▶ _Job_:
Among the entries below, how many lines include "isso"? Give the number alone.

Page images and extracted text:
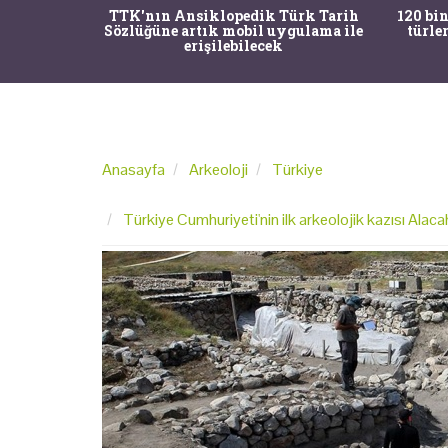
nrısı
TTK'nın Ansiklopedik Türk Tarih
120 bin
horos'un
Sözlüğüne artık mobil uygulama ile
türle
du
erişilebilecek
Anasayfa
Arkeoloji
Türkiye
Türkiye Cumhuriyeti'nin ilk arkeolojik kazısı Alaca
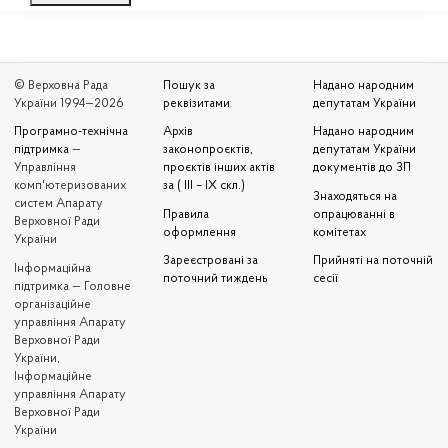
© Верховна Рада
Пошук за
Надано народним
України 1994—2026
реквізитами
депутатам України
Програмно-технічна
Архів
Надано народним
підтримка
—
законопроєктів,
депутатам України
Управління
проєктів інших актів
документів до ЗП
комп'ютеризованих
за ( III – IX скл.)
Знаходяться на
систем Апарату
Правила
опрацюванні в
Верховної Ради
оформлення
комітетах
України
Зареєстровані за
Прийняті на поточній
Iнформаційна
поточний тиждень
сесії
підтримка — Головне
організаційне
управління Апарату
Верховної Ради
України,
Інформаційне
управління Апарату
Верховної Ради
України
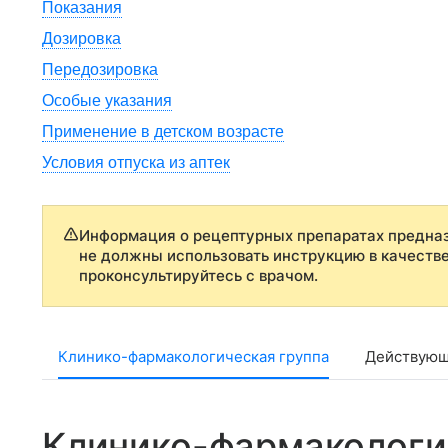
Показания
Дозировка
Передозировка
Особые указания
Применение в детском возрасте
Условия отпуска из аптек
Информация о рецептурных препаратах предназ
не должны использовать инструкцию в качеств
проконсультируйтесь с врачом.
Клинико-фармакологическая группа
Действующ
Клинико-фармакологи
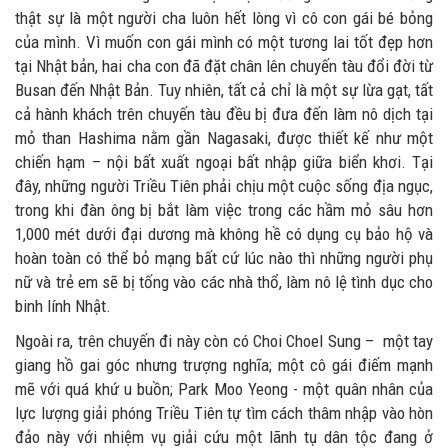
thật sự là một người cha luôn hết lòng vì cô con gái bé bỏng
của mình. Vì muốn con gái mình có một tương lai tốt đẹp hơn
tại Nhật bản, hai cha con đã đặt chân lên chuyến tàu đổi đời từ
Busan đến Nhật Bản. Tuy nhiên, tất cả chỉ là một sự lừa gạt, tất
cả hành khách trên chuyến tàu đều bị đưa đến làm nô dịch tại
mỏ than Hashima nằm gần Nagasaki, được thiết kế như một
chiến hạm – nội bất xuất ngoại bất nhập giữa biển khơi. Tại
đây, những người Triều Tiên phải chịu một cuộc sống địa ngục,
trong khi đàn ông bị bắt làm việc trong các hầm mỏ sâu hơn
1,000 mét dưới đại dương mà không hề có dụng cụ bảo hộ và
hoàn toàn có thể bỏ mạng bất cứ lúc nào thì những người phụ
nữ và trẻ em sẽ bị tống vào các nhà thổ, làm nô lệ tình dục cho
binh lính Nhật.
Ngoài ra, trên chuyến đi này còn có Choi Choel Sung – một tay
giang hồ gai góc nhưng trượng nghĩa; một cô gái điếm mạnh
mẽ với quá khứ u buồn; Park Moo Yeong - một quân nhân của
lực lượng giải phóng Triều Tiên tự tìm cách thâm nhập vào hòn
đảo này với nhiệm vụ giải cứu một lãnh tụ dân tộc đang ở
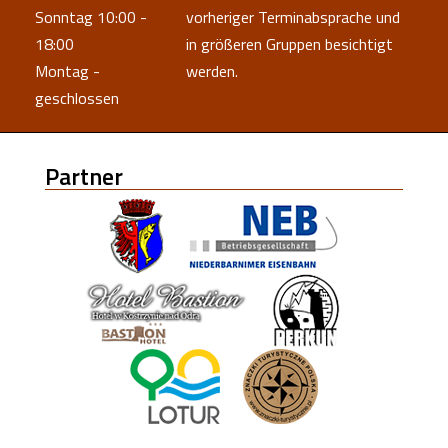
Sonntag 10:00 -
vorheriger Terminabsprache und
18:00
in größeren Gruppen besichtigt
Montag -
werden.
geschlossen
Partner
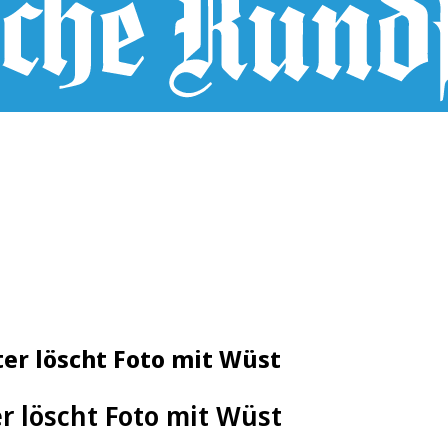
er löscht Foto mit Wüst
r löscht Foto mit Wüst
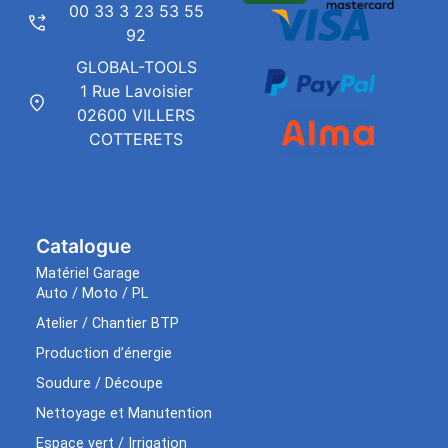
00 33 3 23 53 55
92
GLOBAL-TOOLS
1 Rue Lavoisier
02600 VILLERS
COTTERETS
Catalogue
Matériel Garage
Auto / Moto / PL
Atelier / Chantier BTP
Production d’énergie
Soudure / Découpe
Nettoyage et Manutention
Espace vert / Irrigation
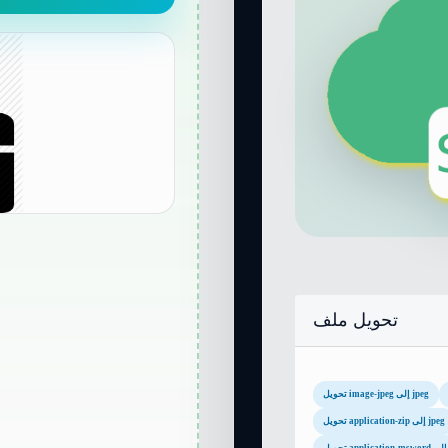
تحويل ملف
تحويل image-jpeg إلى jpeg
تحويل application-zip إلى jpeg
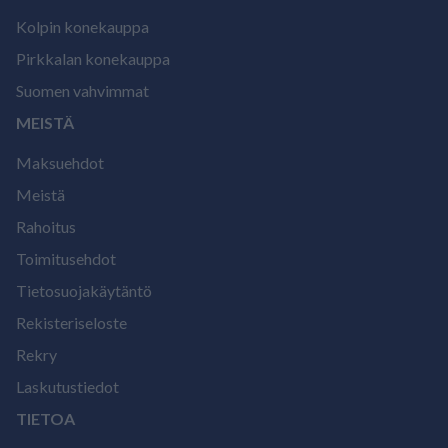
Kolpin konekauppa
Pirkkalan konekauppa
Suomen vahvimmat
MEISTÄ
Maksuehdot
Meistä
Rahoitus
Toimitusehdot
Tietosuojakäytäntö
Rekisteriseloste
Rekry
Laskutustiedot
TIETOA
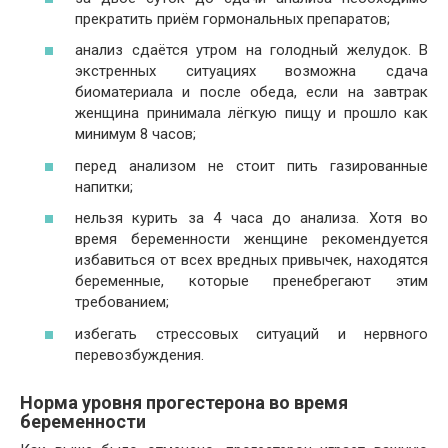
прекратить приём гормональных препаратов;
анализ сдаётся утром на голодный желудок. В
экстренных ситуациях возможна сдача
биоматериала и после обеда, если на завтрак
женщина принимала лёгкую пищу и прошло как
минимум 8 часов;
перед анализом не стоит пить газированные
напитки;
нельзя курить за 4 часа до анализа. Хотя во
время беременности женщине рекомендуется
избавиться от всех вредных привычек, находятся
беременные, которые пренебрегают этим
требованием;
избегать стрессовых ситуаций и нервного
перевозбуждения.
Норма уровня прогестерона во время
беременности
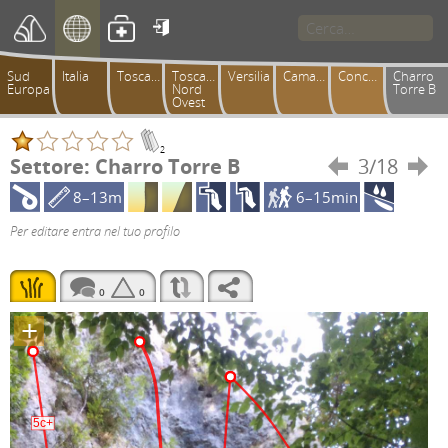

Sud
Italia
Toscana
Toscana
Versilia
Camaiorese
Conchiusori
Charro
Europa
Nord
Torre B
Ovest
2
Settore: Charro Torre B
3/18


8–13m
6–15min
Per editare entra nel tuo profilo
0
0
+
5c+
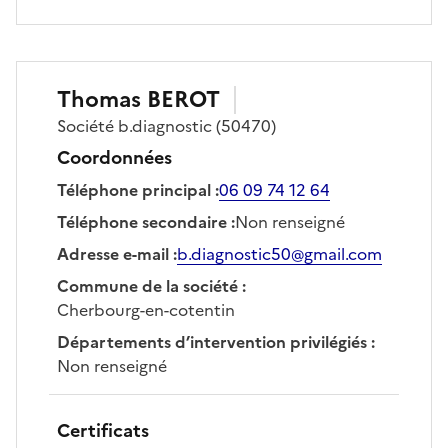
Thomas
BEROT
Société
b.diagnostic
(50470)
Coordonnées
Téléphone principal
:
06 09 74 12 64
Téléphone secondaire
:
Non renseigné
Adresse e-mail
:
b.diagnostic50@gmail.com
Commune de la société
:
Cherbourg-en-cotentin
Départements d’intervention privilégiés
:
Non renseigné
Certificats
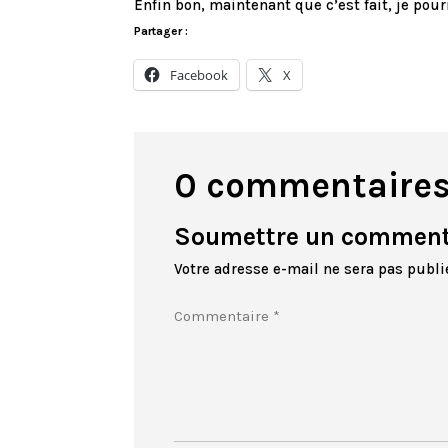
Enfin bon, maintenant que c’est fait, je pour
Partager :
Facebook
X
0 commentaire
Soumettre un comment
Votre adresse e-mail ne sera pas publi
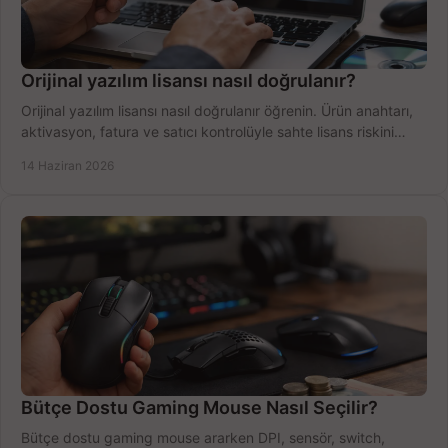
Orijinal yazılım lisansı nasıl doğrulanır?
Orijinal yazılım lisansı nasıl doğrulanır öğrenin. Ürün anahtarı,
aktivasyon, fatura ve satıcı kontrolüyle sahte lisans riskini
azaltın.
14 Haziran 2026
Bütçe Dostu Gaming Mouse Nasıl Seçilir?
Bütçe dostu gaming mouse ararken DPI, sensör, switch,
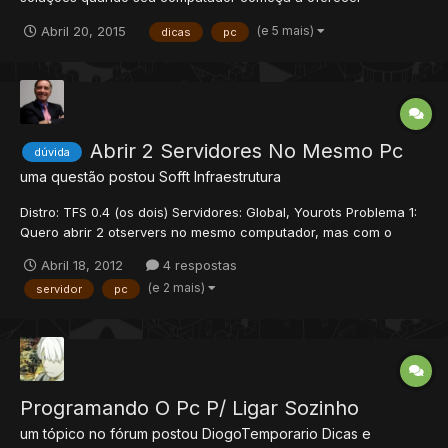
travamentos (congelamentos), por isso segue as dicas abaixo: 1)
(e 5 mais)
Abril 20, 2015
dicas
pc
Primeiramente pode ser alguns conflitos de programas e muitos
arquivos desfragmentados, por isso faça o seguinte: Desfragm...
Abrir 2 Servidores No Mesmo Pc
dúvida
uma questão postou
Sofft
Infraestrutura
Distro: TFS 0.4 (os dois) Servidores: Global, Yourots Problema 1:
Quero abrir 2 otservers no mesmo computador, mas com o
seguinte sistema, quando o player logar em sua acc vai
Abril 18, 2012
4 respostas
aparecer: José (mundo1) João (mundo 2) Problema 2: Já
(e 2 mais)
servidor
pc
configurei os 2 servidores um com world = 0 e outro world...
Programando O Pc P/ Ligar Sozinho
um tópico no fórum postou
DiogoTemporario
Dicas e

▶ _Completed task_:
2